L’Amérique latine et les Caraïbes figurent parmi les régions les plus violentes au monde. On y répertorie de 20 à 160 homicides par 100 000 habitants par année, en fonction du pays et de la région, alors que ce taux était de 1,95 au Canada en 2020. En réaction à cette flambée, des partenariats entre États, entreprises et citoyens ont vu le jour, pavant ainsi la voie à des programmes participatifs censés favoriser le développement et la sécurité. Dans les faits, peu de citoyens s’impliquent toutefois dans ces initiatives locales. Tina Hilgers, professeure au Département de science politique de l’Université Concordia, veut savoir pourquoi.
Dans les dernières années, la chercheuse s’est rendue à plusieurs reprises à Vila Floriana (nom fictif), une favela de 100 000 personnes d’une grande métropole du Brésil. À la faveur de ce travail de terrain au long cours, elle a tissé des relations avec de nombreux résidents de cette communauté marginalisée. Au fil de conversations ouvertes tenues sur place, de suivis réalisés à distance par l’entremise de l’application WhatsApp, puis d’entrevues formelles, elle a ainsi pu mieux comprendre les dynamiques qui freinent la participation aux programmes participatifs.

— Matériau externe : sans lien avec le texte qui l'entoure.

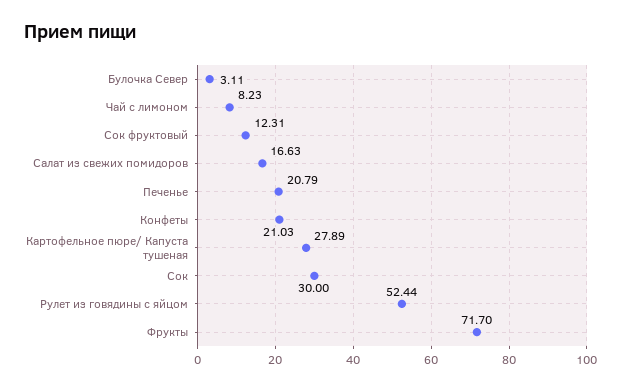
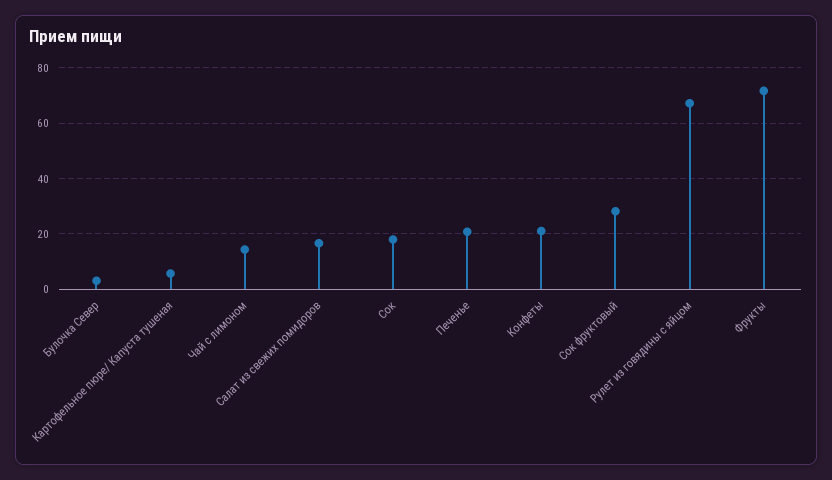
  {
    "Булочка Север": 3.11,
-   "Чай с лимоном": 8.23,
+   "Чай с лимоном": 15,
-   "Сок фруктовый": 12.31,
+   "Сок фруктовый": 27.5,
    "Салат из свежих помидоров": 16.63,
    "Печенье": 20.79,
    "Конфеты": 21.03,
-   "Картофельное пюре/ Капуста тушеная": 27.89,
+   "Картофельное пюре/ Капуста тушеная": 5,
-   "Сок": 30,
+   "Сок": 17.5,
-   "Рулет из говядины с яйцом": 52.44,
+   "Рулет из говядины с яйцом": 67.5,
    "Фрукты": 71.7
  }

Il se trouve que les lignes d’action des politiciens et des bureaucrates prennent le pas sur les besoins et les demandes des résidents des communautés marginalisées, sapant la participation citoyenne. Par ailleurs, la structure de la communauté, où le pouvoir et les ressources ont tendance à être centralisés dans les mains d’organisations de la société civile, de groupes privés à but lucratif et même de groupes criminels, dissuade les résidents de s’impliquer et perpétue le cycle de l’insécurité. Grâce à ses accès privilégiés, Tina Hilgers favorise désormais la réalisation d’autres recherches scientifiques à caractère social dans les favelas brésiliennes.